Detecting a ransomware attack in its early stages can reduce the potential damage. Here are some of the best practices for detecting a ransomware attack:

  1. IDS System and malware detection software: Intrusion Detection System (IDS) helps identify malware in its early stages. Performing better than a traditional firewall, the IDS analyzes network traffic to detect known ransomware signatures and thus ensures network resiliency.
  2. Create a sacrificial deception network: The local files are the primary target of typical ransomware. Creating a sacrificial network acts as an early warning system, alerting users when these fake attack surfaces are targeted. It would also delay the acquisition of sensitive data by ransomware.
  3. Monitor traffic activity in the network: Understanding the network traffic activity helps detect unauthorized lateral movement and ransomware spread. Moreover, it will help to identify potential attack vectors and prevent them just in time.
  4. Lookout for known file extensions and increased file renames: Organizations can use the list of known ransomware file extensions to detect any suspicious activity. Another sign of a ransomware attack is a massive increase in file renames due to file encryption.

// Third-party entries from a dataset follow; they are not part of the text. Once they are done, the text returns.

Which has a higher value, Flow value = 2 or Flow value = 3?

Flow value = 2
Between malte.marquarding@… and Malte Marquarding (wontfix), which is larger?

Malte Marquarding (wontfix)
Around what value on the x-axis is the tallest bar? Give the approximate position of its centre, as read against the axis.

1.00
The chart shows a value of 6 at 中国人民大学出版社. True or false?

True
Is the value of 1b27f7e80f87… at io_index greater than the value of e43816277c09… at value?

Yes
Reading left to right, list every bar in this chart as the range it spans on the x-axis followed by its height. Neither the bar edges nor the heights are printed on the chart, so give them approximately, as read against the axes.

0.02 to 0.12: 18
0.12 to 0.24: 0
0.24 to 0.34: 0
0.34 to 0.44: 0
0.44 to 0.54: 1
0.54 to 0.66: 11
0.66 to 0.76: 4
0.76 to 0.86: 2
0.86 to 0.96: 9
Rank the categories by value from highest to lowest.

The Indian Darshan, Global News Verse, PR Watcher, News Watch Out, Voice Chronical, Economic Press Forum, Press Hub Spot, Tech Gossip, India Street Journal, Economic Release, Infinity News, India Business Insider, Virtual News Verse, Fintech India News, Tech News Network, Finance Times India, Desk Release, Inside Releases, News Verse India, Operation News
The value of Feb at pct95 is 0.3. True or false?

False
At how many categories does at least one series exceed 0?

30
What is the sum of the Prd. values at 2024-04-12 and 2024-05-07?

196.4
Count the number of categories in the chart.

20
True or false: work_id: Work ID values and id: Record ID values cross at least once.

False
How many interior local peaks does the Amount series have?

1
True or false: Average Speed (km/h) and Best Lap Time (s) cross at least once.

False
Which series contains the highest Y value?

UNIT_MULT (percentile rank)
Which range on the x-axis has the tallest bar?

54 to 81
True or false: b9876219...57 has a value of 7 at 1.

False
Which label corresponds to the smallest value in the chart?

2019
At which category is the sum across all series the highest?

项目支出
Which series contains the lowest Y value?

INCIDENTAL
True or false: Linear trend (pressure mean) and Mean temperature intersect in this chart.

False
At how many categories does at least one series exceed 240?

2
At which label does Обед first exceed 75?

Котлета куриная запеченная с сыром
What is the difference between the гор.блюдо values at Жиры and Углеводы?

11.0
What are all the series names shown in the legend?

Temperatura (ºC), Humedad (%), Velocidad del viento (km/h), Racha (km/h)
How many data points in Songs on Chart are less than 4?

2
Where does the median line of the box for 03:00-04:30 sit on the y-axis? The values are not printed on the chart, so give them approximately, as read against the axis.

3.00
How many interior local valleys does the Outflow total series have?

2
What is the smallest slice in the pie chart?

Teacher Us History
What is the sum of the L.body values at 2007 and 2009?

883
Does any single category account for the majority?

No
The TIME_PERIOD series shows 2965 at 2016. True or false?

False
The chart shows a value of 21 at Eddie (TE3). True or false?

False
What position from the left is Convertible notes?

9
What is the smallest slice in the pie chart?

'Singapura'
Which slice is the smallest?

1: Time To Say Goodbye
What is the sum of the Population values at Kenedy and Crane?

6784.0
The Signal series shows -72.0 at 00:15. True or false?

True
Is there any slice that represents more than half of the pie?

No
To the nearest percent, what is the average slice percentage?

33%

Combating Ransomware: Recovery Best Practices

As the fastest-growing cybercrime, ransomware has cost around $20 billion to the global economy this year. It threatens business environments worldwide and strikes all, irrespective of business size, type, or location.

Below are some of the best practices to follow for recovery after a ransomware attack:

  1. Report and seek expert guidance: In case of a ransomware attack, report to the proper authorities and get expert guidance on how to handle the situation.
  2. Isolate and contain affected devices: Isolating a suspected computer from other storage devices and disconnecting it from the network can help to combat the spread of ransomware. However, it is necessary to check all devices thoroughly to prevent any from slipping through the cracks.
  3. Implement Incident Response Plan: A proper Incident Response Plan outlines the procedures to follow after a ransomware attack and recover from it.
  4. Refresh and close all loopholes: After a ransomware attack, the best practice is to wipe and reinstall everything from scratch.


Ransomware attacks are evolving and becoming more and more sophisticated. Loss of valuable data and compromised systems can disrupt operations, thus increasing the time it takes for organizations to become functional again. Because these attacks can cause severe damage to an organization, awareness and early detection are the best chances of preventing them. However, organizations can prevent, detect, and recover from ransomware attacks with proper planning and realistic best practices.

All in all, to learn how your business can get ahead of cyberattackers that employ ransomware tactics, techniques, and procedures, then collaborating with cybersecurity experts for risk assessment and incident response is key to advancing preventive, detective, and corrective countermeasures.